*PROBLEMS TO WORK ON*:
[1] In the article on the Purdue Pharma ruling, reproduce the passage starting at "Bankruptcy may become" and ending at "global settlement deal.".
[2] According to the article on the Purdue Pharma ruling, in what year did Purdue seek bankruptcy protection?

** TEXT follows **

Bankruptcy may become a less attractive way to resolve sprawling lawsuits after a US Supreme Court ruling blocked OxyContin maker Purdue Pharma’s settlement.

On Thursday, the court ruled against an estimated $US6 billion ($9 billion) Purdue Pharma bankruptcy plan that would have shielded the Sackler family – which owned and controlled the company – from legal liability.

Hundreds of thousands of Americans have died from opioid-related overdoses since Purdue rolled out OxyContin in 1996. 

The company helped spur a public health crisis through its deceptive marketing and aggressive sales of OxyContin, a prescription opioid painkiller.

The company, but not the family, sought bankruptcy protection in 2019 in exchange for contributions to a global settlement deal. 

US Supreme Court

The US Supreme Court ruled against the settlement on Thursday.(Reuters: Evelyn Hockstein)

That settlement would have forever protected the Sacklers – as well as hundreds of affiliates and other Purdue Pharma insiders – from all opioid-related civil claims.

** End of TEXT **
** INFORMATION SHOWN follows **

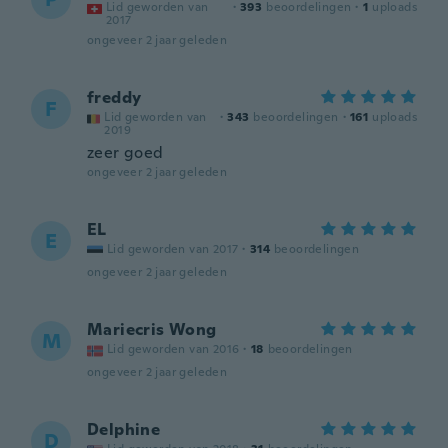
Lid geworden van
·
393
beoordelingen
·
1
uploads
2017
ongeveer 2 jaar geleden
freddy
F
Lid geworden van
·
343
beoordelingen
·
161
uploads
2019
zeer goed
ongeveer 2 jaar geleden
EL
E
Lid geworden van 2017
·
314
beoordelingen
ongeveer 2 jaar geleden
Mariecris Wong
M
Lid geworden van 2016
·
18
beoordelingen
ongeveer 2 jaar geleden
Delphine
D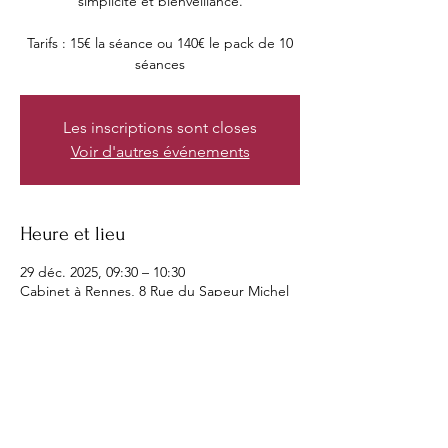
simplicité et bienveillance.
Tarifs : 15€ la séance ou 140€ le pack de 10
séances
Les inscriptions sont closes
Voir d'autres événements
Heure et lieu
29 déc. 2025, 09:30 – 10:30
Cabinet à Rennes, 8 Rue du Sapeur Michel
Jouan, 35000 Rennes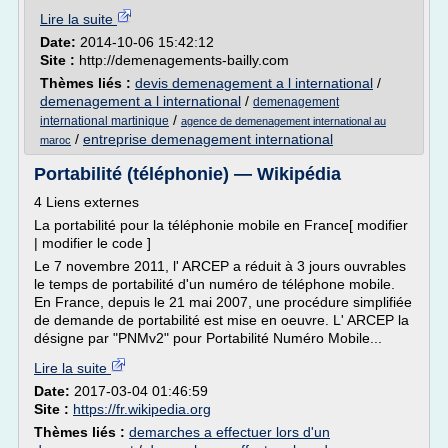
Lire la suite
Date:
2014-10-06 15:42:12
Site :
http://demenagements-bailly.com
Thèmes liés :
devis demenagement a l international
/
demenagement a l international
/
demenagement
/
international martinique
agence de demenagement international au
/
entreprise demenagement international
maroc
Portabilité (téléphonie) — Wikipédia
4 Liens externes
La portabilité pour la téléphonie mobile en France[ modifier
| modifier le code ]
Le 7 novembre 2011, l' ARCEP a réduit à 3 jours ouvrables
le temps de portabilité d'un numéro de téléphone mobile.
En France, depuis le 21 mai 2007, une procédure simplifiée
de demande de portabilité est mise en oeuvre. L' ARCEP la
désigne par "PNMv2" pour Portabilité Numéro Mobile...
Lire la suite
Date:
2017-03-04 01:46:59
Site :
https://fr.wikipedia.org
Thèmes liés :
demarches a effectuer lors d'un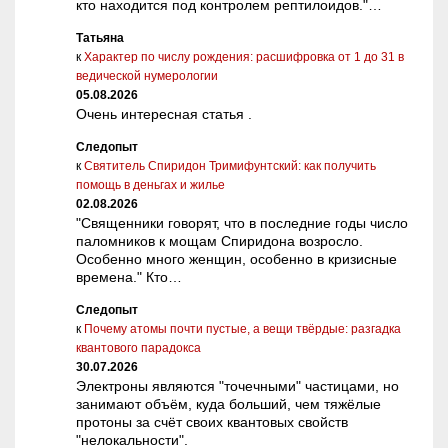
кто находится под контролем рептилоидов."…
Татьяна
к
Характер по числу рождения: расшифровка от 1 до 31 в
ведической нумерологии
05.08.2026
Очень интересная статья .
Следопыт
к
Святитель Спиридон Тримифунтский: как получить
помощь в деньгах и жилье
02.08.2026
"Священники говорят, что в последние годы число
паломников к мощам Спиридона возросло.
Особенно много женщин, особенно в кризисные
времена." Кто…
Следопыт
к
Почему атомы почти пустые, а вещи твёрдые: разгадка
квантового парадокса
30.07.2026
Электроны являются "точечными" частицами, но
занимают объём, куда больший, чем тяжёлые
протоны за счёт своих квантовых свойств
"нелокальности".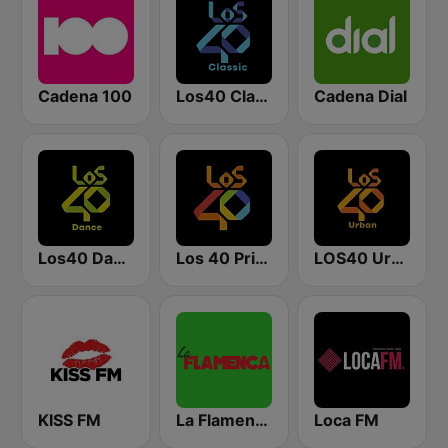
Cadena 100
Los40 Classic
Cadena Dial
Los40 Dance
Los 40 Principales
LOS40 Urban
KISS FM
La Flamenca
Loca FM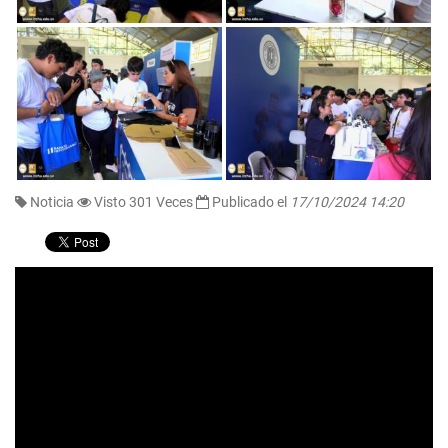
Noticia
Visto 301 Veces
Publicado el
17/10/2024 14:20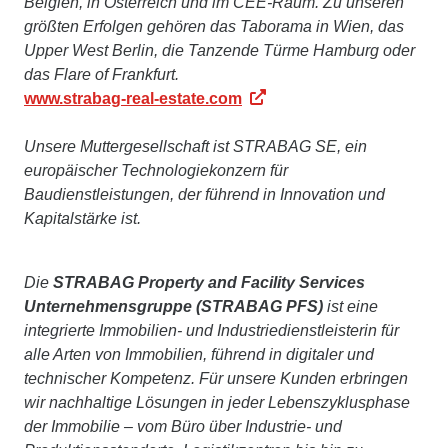
Belgien, in Österreich und im CEE-Raum. Zu unseren
größten Erfolgen gehören das Taborama in Wien, das
Upper West Berlin, die Tanzende Türme Hamburg oder
das Flare of Frankfurt.
www.strabag-real-estate.com
Unsere Muttergesellschaft ist STRABAG SE, ein
europäischer Technologiekonzern für
Baudienstleistungen, der führend in Innovation und
Kapitalstärke ist.
Die
STRABAG Property and Facility Services
Unternehmensgruppe (STRABAG PFS)
ist eine
integrierte Immobilien- und Industriedienstleisterin für
alle Arten von Immobilien, führend in digitaler und
technischer Kompetenz. Für unsere Kunden erbringen
wir nachhaltige Lösungen in jeder Lebenszyklusphase
der Immobilie – vom Büro über Industrie- und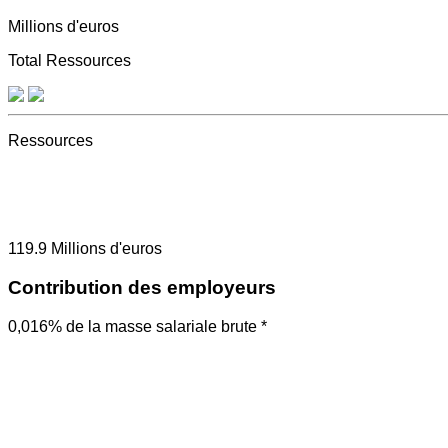
Millions d'euros
Total Ressources
Ressources
119.9
Millions d'euros
Contribution des employeurs
0,016% de la masse salariale brute *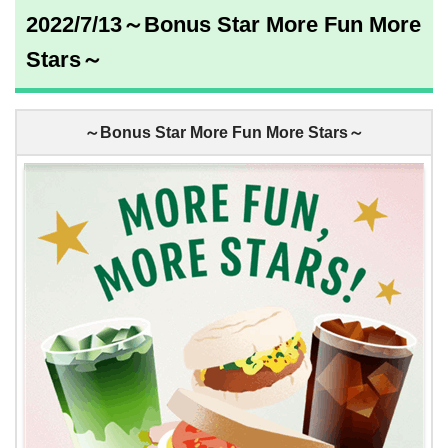
2022/7/13～Bonus Star More Fun More
Stars～
～Bonus Star More Fun More Stars～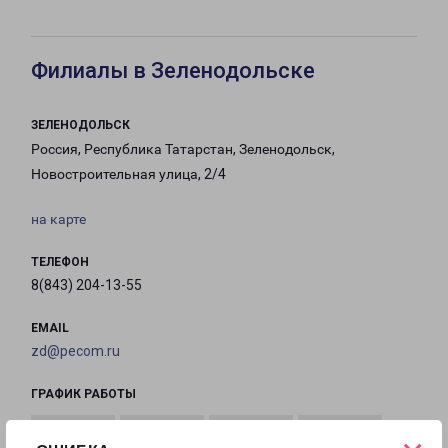
Филиалы в Зеленодольске
ЗЕЛЕНОДОЛЬСК
Россия, Республика Татарстан, Зеленодольск,
Новостроительная улица, 2/4
на карте
ТЕЛЕФОН
8(843) 204-13-55
EMAIL
zd@pecom.ru
ГРАФИК РАБОТЫ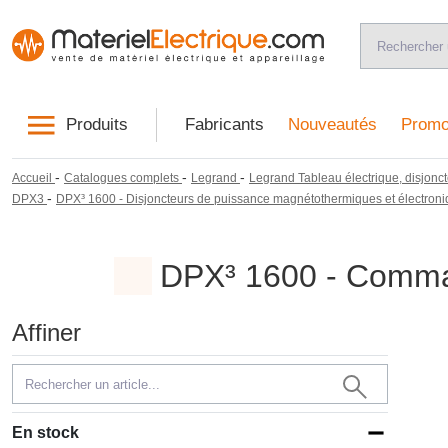
Produits
Fabricants
Nouveautés
Promo
-
-
-
Accueil
Catalogues complets
Legrand
Legrand Tableau électrique, disjonct
-
DPX3
DPX³ 1600 - Disjoncteurs de puissance magnétothermiques et électroni
DPX³ 1600 - Comma
Affiner
En stock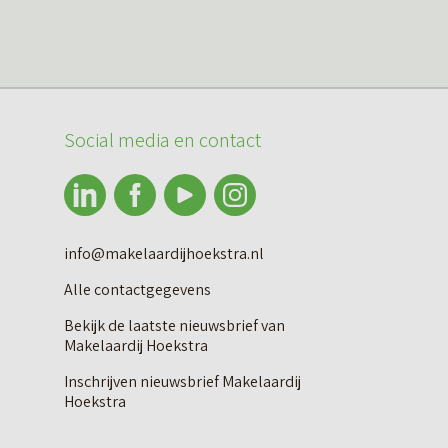
Social media en contact
info@makelaardijhoekstra.nl
Alle contactgegevens
Bekijk de laatste nieuwsbrief van
Makelaardij Hoekstra
Inschrijven nieuwsbrief Makelaardij
Hoekstra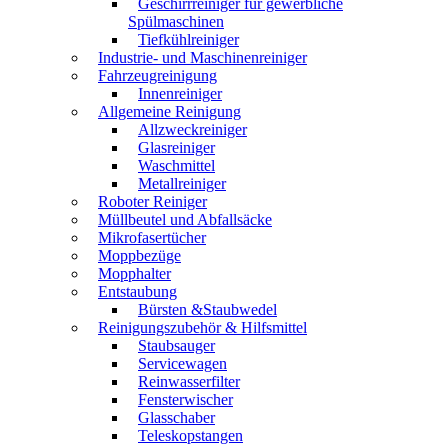
Geschirrreiniger für gewerbliche
Spülmaschinen
Tiefkühlreiniger
Industrie- und Maschinenreiniger
Fahrzeugreinigung
Innenreiniger
Allgemeine Reinigung
Allzweckreiniger
Glasreiniger
Waschmittel
Metallreiniger
Roboter Reiniger
Müllbeutel und Abfallsäcke
Mikrofasertücher
Moppbezüge
Mopphalter
Entstaubung
Bürsten &Staubwedel
Reinigungszubehör & Hilfsmittel
Staubsauger
Servicewagen
Reinwasserfilter
Fensterwischer
Glasschaber
Teleskopstangen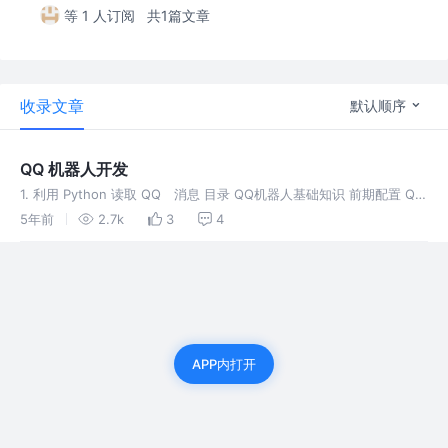
等 1 人订阅
共1篇文章
收录文章
默认顺序
QQ 机器人开发
1. 利用 Python 读取 QQ 消息 目录 QQ机器人基础知识 前期配置 QQ
机器人实现代码 本次作业 1. QQ机器人基础知识 本教程使用 QQ 机器
5年前
2.7k
3
4
人的实现基于 NoneBot，而 None
APP内打开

** End of INFORMATION SHOWN **

*OUTPUTS FOR THE TASKS*:
[1]
Bankruptcy may become a less attractive way to resolve sprawling lawsuits after a US Supreme Court ruling blocked OxyContin maker Purdue Pharma’s settlement.

On Thursday, the court ruled against an estimated $US6 billion ($9 billion) Purdue Pharma bankruptcy plan that would have shielded the Sackler family – which owned and controlled the company – from legal liability.

Hundreds of thousands of Americans have died from opioid-related overdoses since Purdue rolled out OxyContin in 1996. 

The company helped spur a public health crisis through its deceptive marketing and aggressive sales of OxyContin, a prescription opioid painkiller.

The company, but not the family, sought bankruptcy protection in 2019 in exchange for contributions to a global settlement deal.

[2] 2019